Background Noise Reduction of Attention Map for Weakly Supervised Semantic Segmentation

Izumi Fujimori,Masaki Oono,Masami Shishibori
2024-04-09
Abstract:In weakly-supervised semantic segmentation (WSSS) using only image-level class labels, a problem with CNN-based Class Activation Maps (CAM) is that they tend to activate the most discriminative local regions of objects. On the other hand, methods based on Transformers learn global features but suffer from the issue of background noise contamination. This paper focuses on addressing the issue of background noise in attention weights within the existing WSSS method based on Conformer, known as TransCAM. The proposed method successfully reduces background noise, leading to improved accuracy of pseudo labels. Experimental results demonstrate that our model achieves segmentation performance of 70.5% on the PASCAL VOC 2012 validation data, 71.1% on the test data, and 45.9% on MS COCO 2014 data, outperforming TransCAM in terms of segmentation performance.
Computer Vision and Pattern Recognition
What problem does this paper attempt to address?

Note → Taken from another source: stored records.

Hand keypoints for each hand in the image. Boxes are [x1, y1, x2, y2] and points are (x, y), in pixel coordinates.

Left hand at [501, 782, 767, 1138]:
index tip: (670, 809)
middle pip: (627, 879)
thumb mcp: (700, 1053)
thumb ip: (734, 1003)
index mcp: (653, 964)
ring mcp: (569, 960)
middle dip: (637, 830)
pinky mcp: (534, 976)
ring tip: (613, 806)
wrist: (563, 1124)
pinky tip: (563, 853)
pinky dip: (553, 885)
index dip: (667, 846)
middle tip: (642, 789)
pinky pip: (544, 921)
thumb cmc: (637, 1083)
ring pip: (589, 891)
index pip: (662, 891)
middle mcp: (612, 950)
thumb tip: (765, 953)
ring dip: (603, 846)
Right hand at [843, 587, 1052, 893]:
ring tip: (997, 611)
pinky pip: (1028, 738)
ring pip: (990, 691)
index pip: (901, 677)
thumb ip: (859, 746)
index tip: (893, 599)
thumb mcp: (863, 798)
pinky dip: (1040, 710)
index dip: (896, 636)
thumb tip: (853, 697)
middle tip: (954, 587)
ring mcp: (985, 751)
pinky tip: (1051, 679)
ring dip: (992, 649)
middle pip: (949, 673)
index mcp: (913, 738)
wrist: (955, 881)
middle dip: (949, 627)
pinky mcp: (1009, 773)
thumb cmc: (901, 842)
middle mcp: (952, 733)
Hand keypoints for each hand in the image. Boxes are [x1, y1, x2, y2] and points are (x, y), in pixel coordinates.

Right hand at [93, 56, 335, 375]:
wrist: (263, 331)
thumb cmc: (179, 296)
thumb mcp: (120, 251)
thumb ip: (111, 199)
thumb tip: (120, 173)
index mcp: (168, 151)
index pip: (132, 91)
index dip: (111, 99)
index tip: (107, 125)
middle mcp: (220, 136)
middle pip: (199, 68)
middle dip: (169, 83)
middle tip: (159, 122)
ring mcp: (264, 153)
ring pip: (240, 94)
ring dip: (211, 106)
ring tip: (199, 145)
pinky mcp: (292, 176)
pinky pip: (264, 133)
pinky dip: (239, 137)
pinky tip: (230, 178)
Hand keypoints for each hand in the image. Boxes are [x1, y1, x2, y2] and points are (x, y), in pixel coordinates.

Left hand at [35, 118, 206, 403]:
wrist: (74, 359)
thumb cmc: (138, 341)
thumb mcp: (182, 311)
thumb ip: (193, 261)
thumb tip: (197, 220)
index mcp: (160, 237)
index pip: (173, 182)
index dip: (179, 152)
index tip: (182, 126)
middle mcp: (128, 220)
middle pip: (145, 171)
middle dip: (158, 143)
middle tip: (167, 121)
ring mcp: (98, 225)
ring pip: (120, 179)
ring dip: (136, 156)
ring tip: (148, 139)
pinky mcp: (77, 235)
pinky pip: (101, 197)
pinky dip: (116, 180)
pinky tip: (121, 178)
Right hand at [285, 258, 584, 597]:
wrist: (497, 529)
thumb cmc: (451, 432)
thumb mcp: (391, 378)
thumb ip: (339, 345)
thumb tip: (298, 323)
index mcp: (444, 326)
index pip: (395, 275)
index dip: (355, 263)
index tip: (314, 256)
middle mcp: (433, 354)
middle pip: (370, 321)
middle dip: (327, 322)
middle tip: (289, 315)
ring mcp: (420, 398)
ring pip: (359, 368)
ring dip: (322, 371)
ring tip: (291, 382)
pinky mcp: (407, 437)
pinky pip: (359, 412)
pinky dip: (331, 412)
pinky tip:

The paper proposes a solution to the problem of background noise in Weakly Supervised Semantic Segmentation (WSSS). When using only image-level category labels for WSSS, Convolutional Neural Networks (CNN) based Class Activation Maps (CAM) tend to activate the most discriminative regions of objects, while Transformer-based methods can learn global features but suffer from background noise pollution. To address the influence of background noise on attention weights, the paper introduces a method called TransCAM, which reduces background noise in existing Conformer-based WSSS methods to improve the accuracy of pseudo labels. Specifically, the proposed method takes the enhanced CAM (obtained by enhancing attention maps) as input to the loss function during training to reduce background noise originating from attention. Experimental results show that the proposed method achieves a segmentation performance of 70.5% on the PASCAL VOC 2012 validation dataset, 71.1% on the test dataset, and 45.9% on the MS COCO 2014 dataset, outperforming TransCAM in terms of segmentation performance. The main contributions of the paper are as follows: 1. Proposing a method to input attention-enhanced CAM into the loss function during training, effectively reducing background noise. 2. Experimental results on the PASCAL VOC 2012 and MS COCO 2014 datasets demonstrate superior segmentation accuracy compared to existing methods.